The layout is a bit weird, but it’s close:

dotless i and umlaut

Get a little bit weirder. How can I make an emoji work? Now that I know this mapping trick, I figure that a five digit codepoint might take five carets. That doesn’t work in LuaLaTeX though. listings package rearranges (Emoji) characters explains it.
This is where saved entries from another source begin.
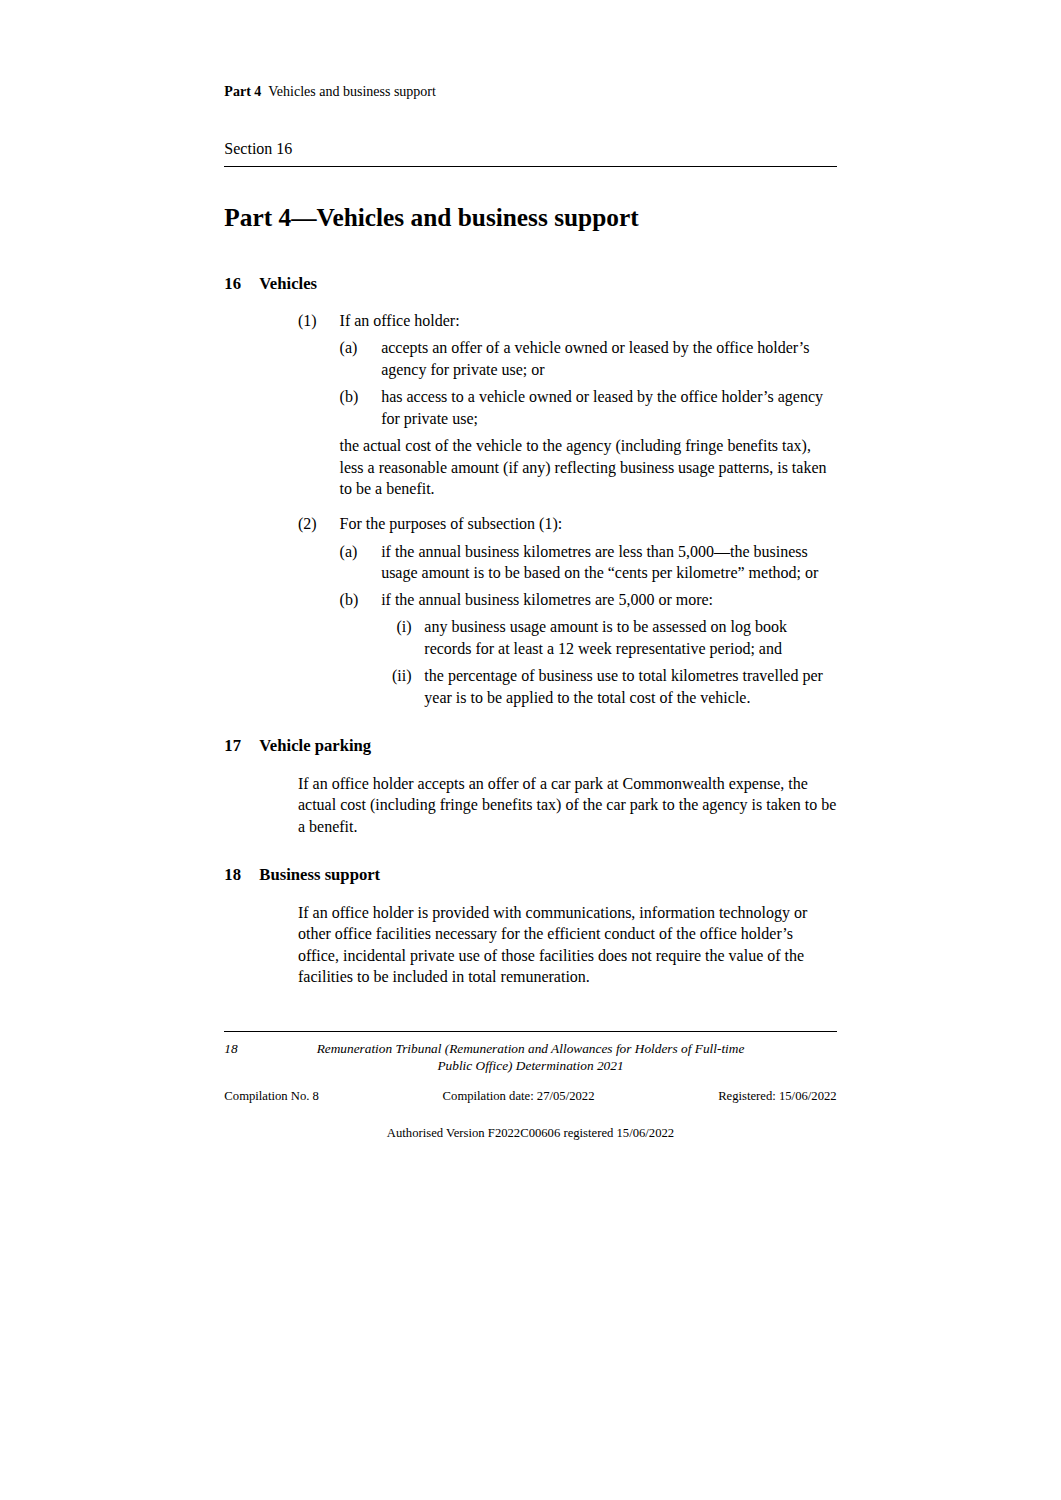Part 4 Vehicles and business support
Section 16
Part 4—Vehicles and business support
16 Vehicles
(1) If an office holder:
(a) accepts an offer of a vehicle owned or leased by the office holder’s agency for private use; or
(b) has access to a vehicle owned or leased by the office holder’s agency for private use;
the actual cost of the vehicle to the agency (including fringe benefits tax), less a reasonable amount (if any) reflecting business usage patterns, is taken to be a benefit.
(2) For the purposes of subsection (1):
(a) if the annual business kilometres are less than 5,000—the business usage amount is to be based on the “cents per kilometre” method; or
(b) if the annual business kilometres are 5,000 or more:
(i) any business usage amount is to be assessed on log book records for at least a 12 week representative period; and
(ii) the percentage of business use to total kilometres travelled per year is to be applied to the total cost of the vehicle.
17 Vehicle parking
If an office holder accepts an offer of a car park at Commonwealth expense, the actual cost (including fringe benefits tax) of the car park to the agency is taken to be a benefit.
18 Business support
If an office holder is provided with communications, information technology or other office facilities necessary for the efficient conduct of the office holder’s office, incidental private use of those facilities does not require the value of the facilities to be included in total remuneration.
18
Remuneration Tribunal (Remuneration and Allowances for Holders of Full-time
Public Office) Determination 2021
Compilation No. 8 Compilation date: 27/05/2022 Registered: 15/06/2022
Authorised Version F2022C00606 registered 15/06/2022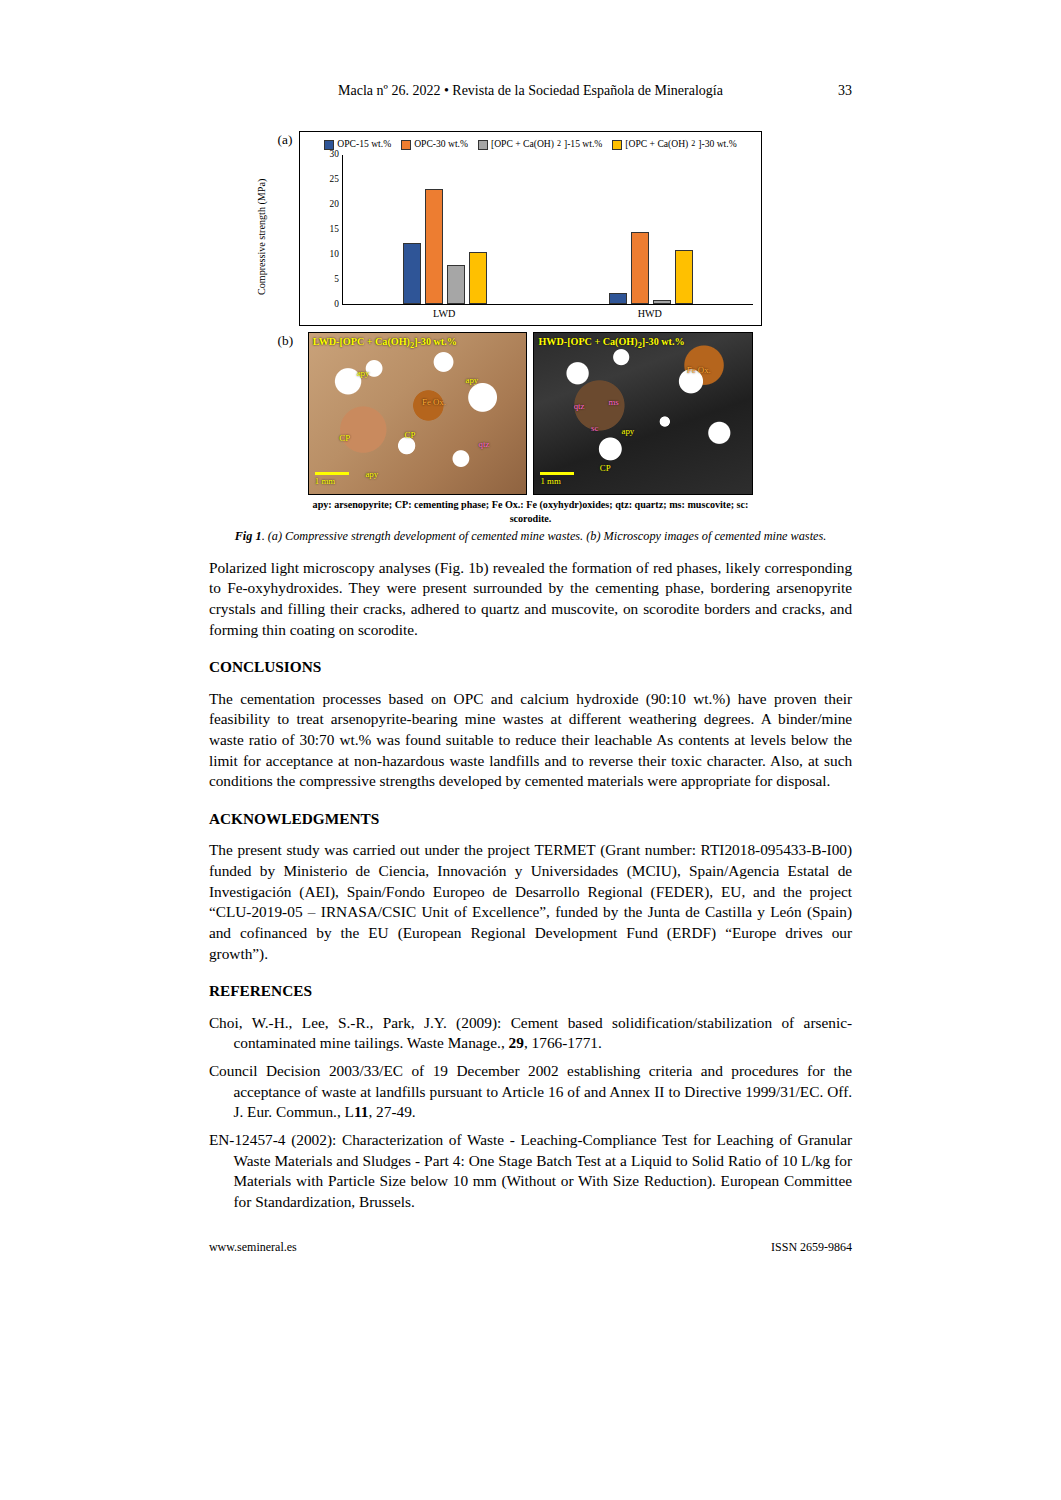Macla nº 26. 2022 • Revista de la Sociedad Española de Mineralogía
33
(a)
OPC-15 wt.% OPC-30 wt.% [OPC + Ca(OH)2]-15 wt.% [OPC + Ca(OH)2]-30 wt.%
Compressive strength (MPa) 30 25 20 15 10 5 0
LWD HWD
(b)
LWD-[OPC + Ca(OH)2]-30 wt.%
apy
apy
Fe Ox.
CP
CP
qtz
apy
1 mm
HWD-[OPC + Ca(OH)2]-30 wt.%
Fe Ox.
qtz
ms
sc
apy
CP
1 mm
apy: arsenopyrite; CP: cementing phase; Fe Ox.: Fe (oxyhydr)oxides; qtz: quartz; ms: muscovite; sc: scorodite.
Fig 1. (a) Compressive strength development of cemented mine wastes. (b) Microscopy images of cemented mine wastes.
Polarized light microscopy analyses (Fig. 1b) revealed the formation of red phases, likely corresponding to Fe-oxyhydroxides. They were present surrounded by the cementing phase, bordering arsenopyrite crystals and filling their cracks, adhered to quartz and muscovite, on scorodite borders and cracks, and forming thin coating on scorodite.
CONCLUSIONS
The cementation processes based on OPC and calcium hydroxide (90:10 wt.%) have proven their feasibility to treat arsenopyrite-bearing mine wastes at different weathering degrees. A binder/mine waste ratio of 30:70 wt.% was found suitable to reduce their leachable As contents at levels below the limit for acceptance at non-hazardous waste landfills and to reverse their toxic character. Also, at such conditions the compressive strengths developed by cemented materials were appropriate for disposal.
ACKNOWLEDGMENTS
The present study was carried out under the project TERMET (Grant number: RTI2018-095433-B-I00) funded by Ministerio de Ciencia, Innovación y Universidades (MCIU), Spain/Agencia Estatal de Investigación (AEI), Spain/Fondo Europeo de Desarrollo Regional (FEDER), EU, and the project “CLU-2019-05 – IRNASA/CSIC Unit of Excellence”, funded by the Junta de Castilla y León (Spain) and cofinanced by the EU (European Regional Development Fund (ERDF) “Europe drives our growth”).
REFERENCES
Choi, W.-H., Lee, S.-R., Park, J.Y. (2009): Cement based solidification/stabilization of arsenic-contaminated mine tailings. Waste Manage., 29, 1766-1771.
Council Decision 2003/33/EC of 19 December 2002 establishing criteria and procedures for the acceptance of waste at landfills pursuant to Article 16 of and Annex II to Directive 1999/31/EC. Off. J. Eur. Commun., L11, 27-49.
EN-12457-4 (2002): Characterization of Waste - Leaching-Compliance Test for Leaching of Granular Waste Materials and Sludges - Part 4: One Stage Batch Test at a Liquid to Solid Ratio of 10 L/kg for Materials with Particle Size below 10 mm (Without or With Size Reduction). European Committee for Standardization, Brussels.
www.semineral.es ISSN 2659-9864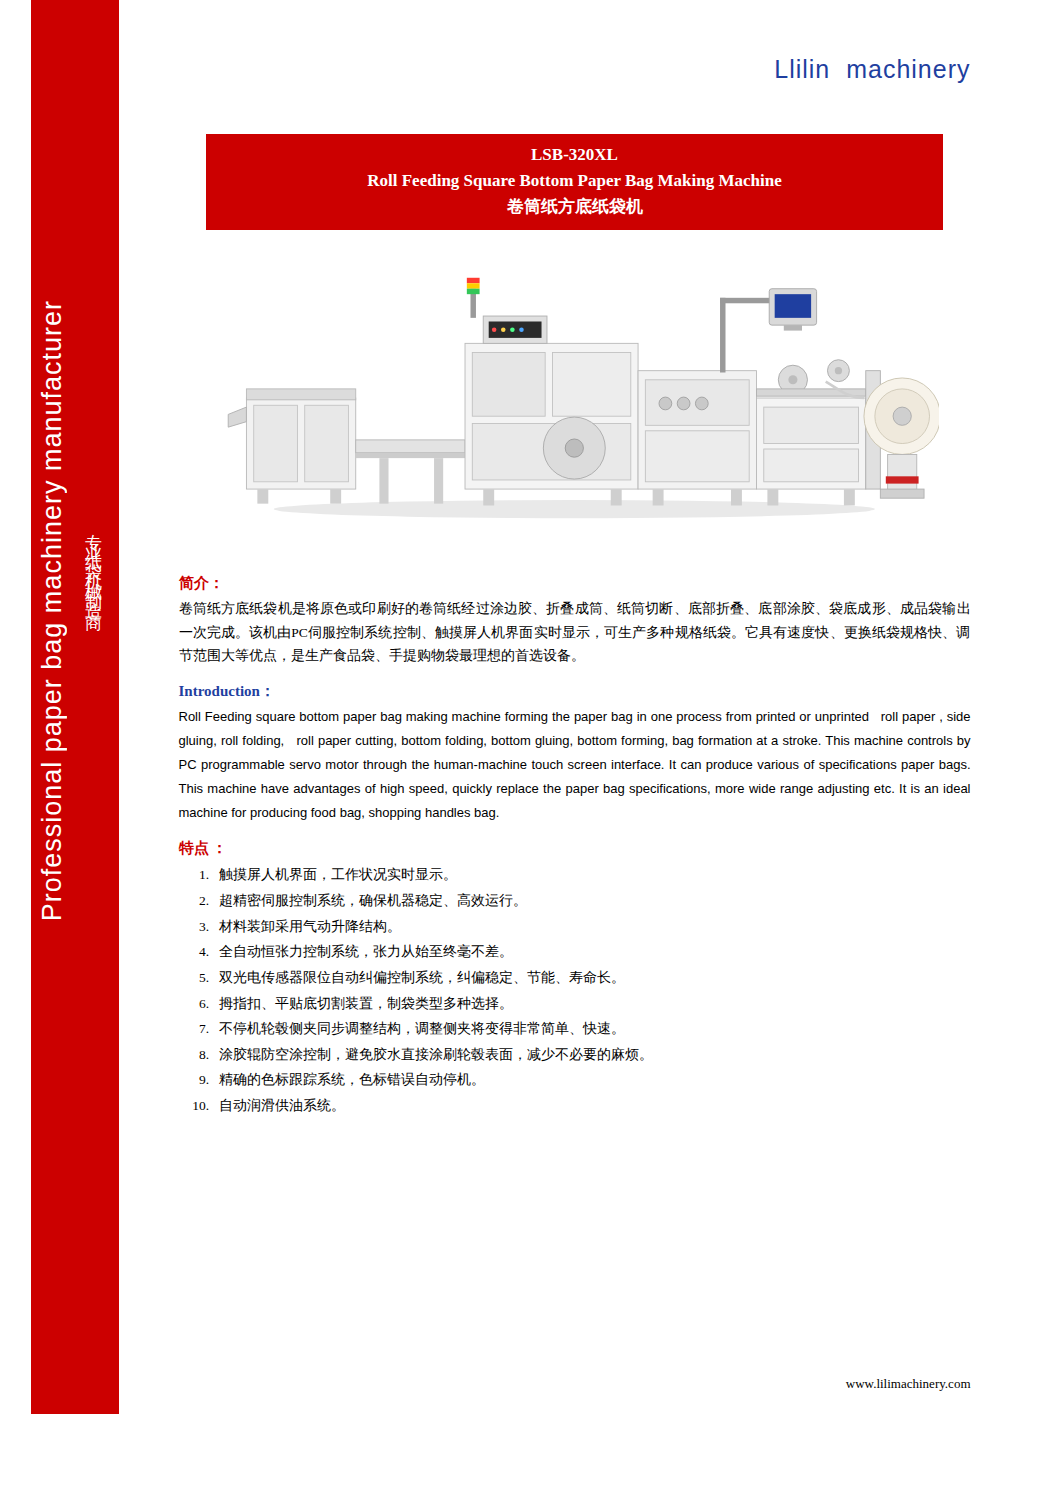Professional paper bag machinery manufacturer
专业纸袋机械制造商
Llilin machinery
LSB-320XL
Roll Feeding Square Bottom Paper Bag Making Machine
卷筒纸方底纸袋机
简介：
卷筒纸方底纸袋机是将原色或印刷好的卷筒纸经过涂边胶、折叠成筒、纸筒切断、底部折叠、底部涂胶、袋底成形、成品袋输出一次完成。该机由PC伺服控制系统控制、触摸屏人机界面实时显示，可生产多种规格纸袋。它具有速度快、更换纸袋规格快、调节范围大等优点，是生产食品袋、手提购物袋最理想的首选设备。
Introduction：
Roll Feeding square bottom paper bag making machine forming the paper bag in one process from printed or unprinted roll paper , side gluing, roll folding, roll paper cutting, bottom folding, bottom gluing, bottom forming, bag formation at a stroke. This machine controls by PC programmable servo motor through the human-machine touch screen interface. It can produce various of specifications paper bags. This machine have advantages of high speed, quickly replace the paper bag specifications, more wide range adjusting etc. It is an ideal machine for producing food bag, shopping handles bag.
特点 ：
触摸屏人机界面，工作状况实时显示。
超精密伺服控制系统，确保机器稳定、高效运行。
材料装卸采用气动升降结构。
全自动恒张力控制系统，张力从始至终毫不差。
双光电传感器限位自动纠偏控制系统，纠偏稳定、节能、寿命长。
拇指扣、平贴底切割装置，制袋类型多种选择。
不停机轮毂侧夹同步调整结构，调整侧夹将变得非常简单、快速。
涂胶辊防空涂控制，避免胶水直接涂刷轮毂表面，减少不必要的麻烦。
精确的色标跟踪系统，色标错误自动停机。
自动润滑供油系统。
www.lilimachinery.com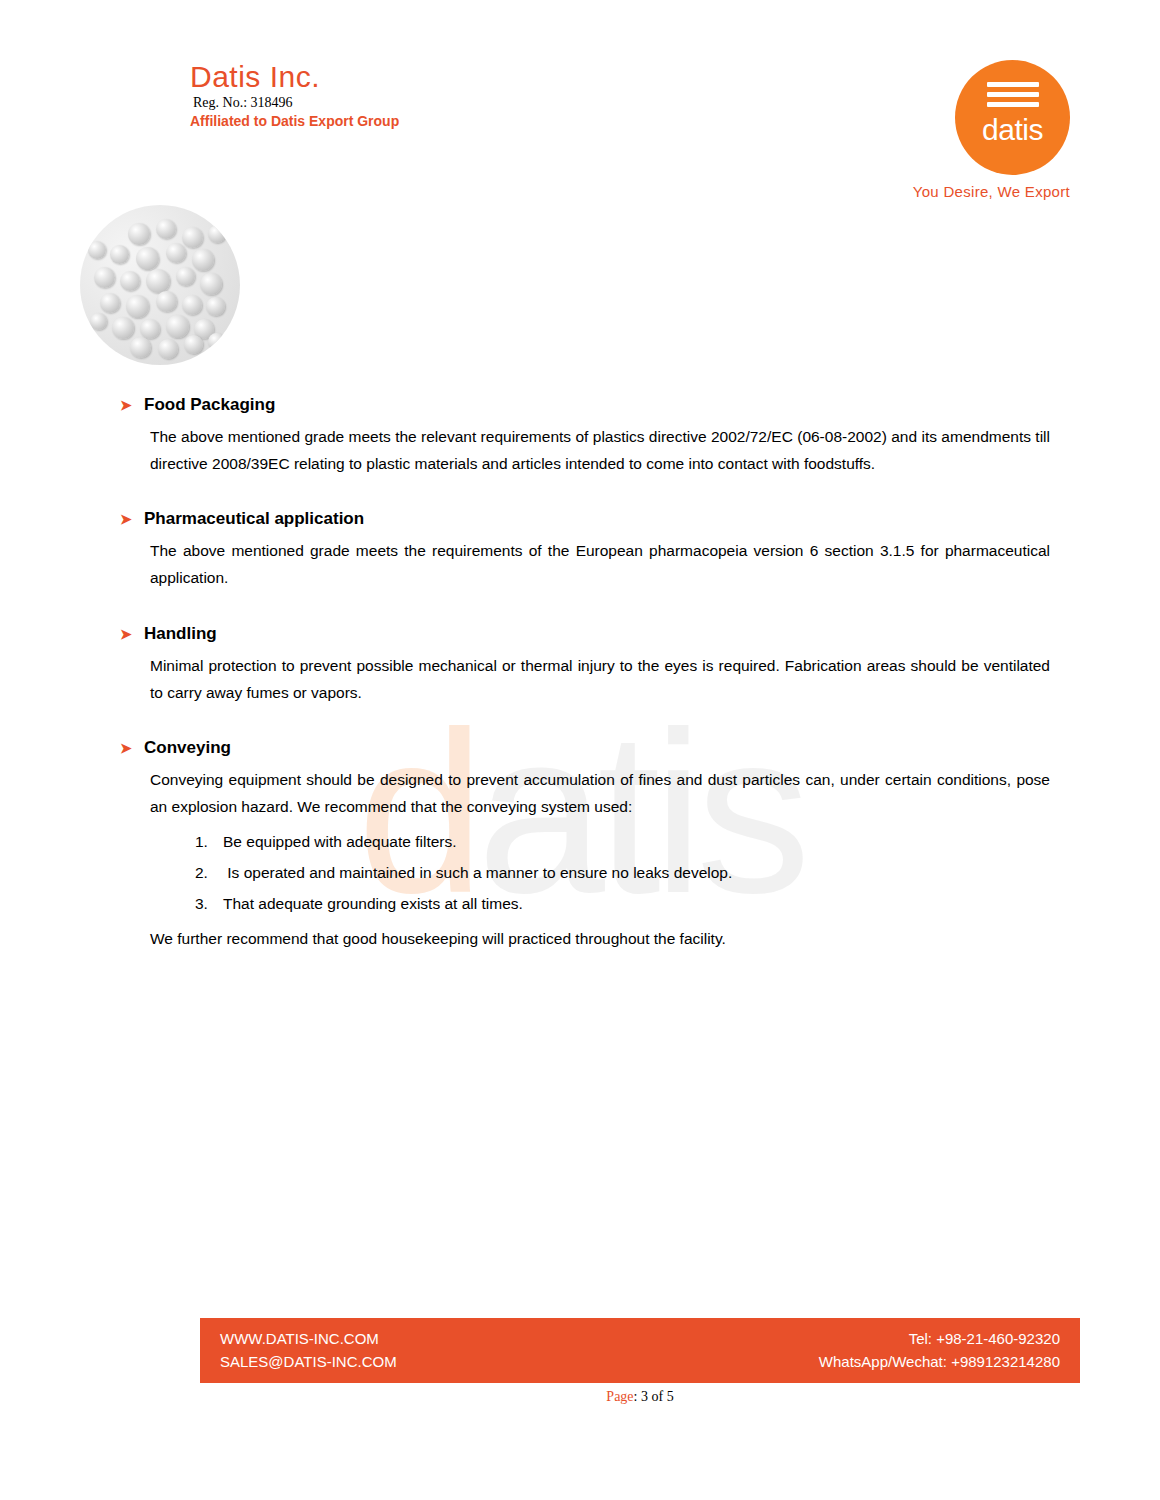datis
Datis Inc.
Reg. No.: 318496
Affiliated to Datis Export Group
datis
You Desire, We Export
➤Food Packaging
The above mentioned grade meets the relevant requirements of plastics directive 2002/72/EC (06-08-2002) and its amendments till directive 2008/39EC relating to plastic materials and articles intended to come into contact with foodstuffs.
➤Pharmaceutical application
The above mentioned grade meets the requirements of the European pharmacopeia version 6 section 3.1.5 for pharmaceutical application.
➤Handling
Minimal protection to prevent possible mechanical or thermal injury to the eyes is required. Fabrication areas should be ventilated to carry away fumes or vapors.
➤Conveying
Conveying equipment should be designed to prevent accumulation of fines and dust particles can, under certain conditions, pose an explosion hazard. We recommend that the conveying system used:
1. Be equipped with adequate filters.
2. Is operated and maintained in such a manner to ensure no leaks develop.
3. That adequate grounding exists at all times.
We further recommend that good housekeeping will practiced throughout the facility.
WWW.DATIS-INC.COM
SALES@DATIS-INC.COM
Tel: +98-21-460-92320
WhatsApp/Wechat: +989123214280
Page: 3 of 5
Additionally, since I don’t have a monospaced font that has the XXX

\makeatletter
\lst@InputCatcodes
\def\lst@DefEC{
 \lst@CCECUse \lst@ProcessLetter
  ^^80^^81^^82^^83^^84^^85^^86^^87^^88^^89^^8a^^8b^^8c^^8d^^8e^^8f%
  ^^90^^91^^92^^93^^94^^95^^96^^97^^98^^99^^9a^^9b^^9c^^9d^^9e^^9f%
  ^^a0^^a1^^a2^^a3^^a4^^a5^^a6^^a7^^a8^^a9^^aa^^ab^^ac^^ad^^ae^^af%
  ^^b0^^b1^^b2^^b3^^b4^^b5^^b6^^b7^^b8^^b9^^ba^^bb^^bc^^bd^^be^^bf%
  ^^c0^^c1^^c2^^c3^^c4^^c5^^c6^^c7^^c8^^c9^^ca^^cb^^cc^^cd^^ce^^cf%
  ^^d0^^d1^^d2^^d3^^d4^^d5^^d6^^d7^^d8^^d9^^da^^db^^dc^^dd^^de^^df%
  ^^e0^^e1^^e2^^e3^^e4^^e5^^e6^^e7^^e8^^e9^^ea^^eb^^ec^^ed^^ee^^ef%
  ^^f0^^f1^^f2^^f3^^f4^^f5^^f6^^f7^^f8^^f9^^fa^^fb^^fc^^fd^^fe^^ff%
  ^^^^2744^^^^0308^^^^0131%
% ^^^^^1F308
  🌈%
  ^^00}
\lst@RestoreCatcodes
\makeatother

...

\begin{lstlisting}
copyright sign © and a snowflake ❄ (* {\emojifont 🌈} *)
\end{lstlisting}

And this is the real problem with LaTeX. Eventually you get to an 80% solution that you convinces you to keep going until you get stuck again and work hard to another 80% solution. It knows when you’ve reached your limit and reveals something satisfying enough to keep you around.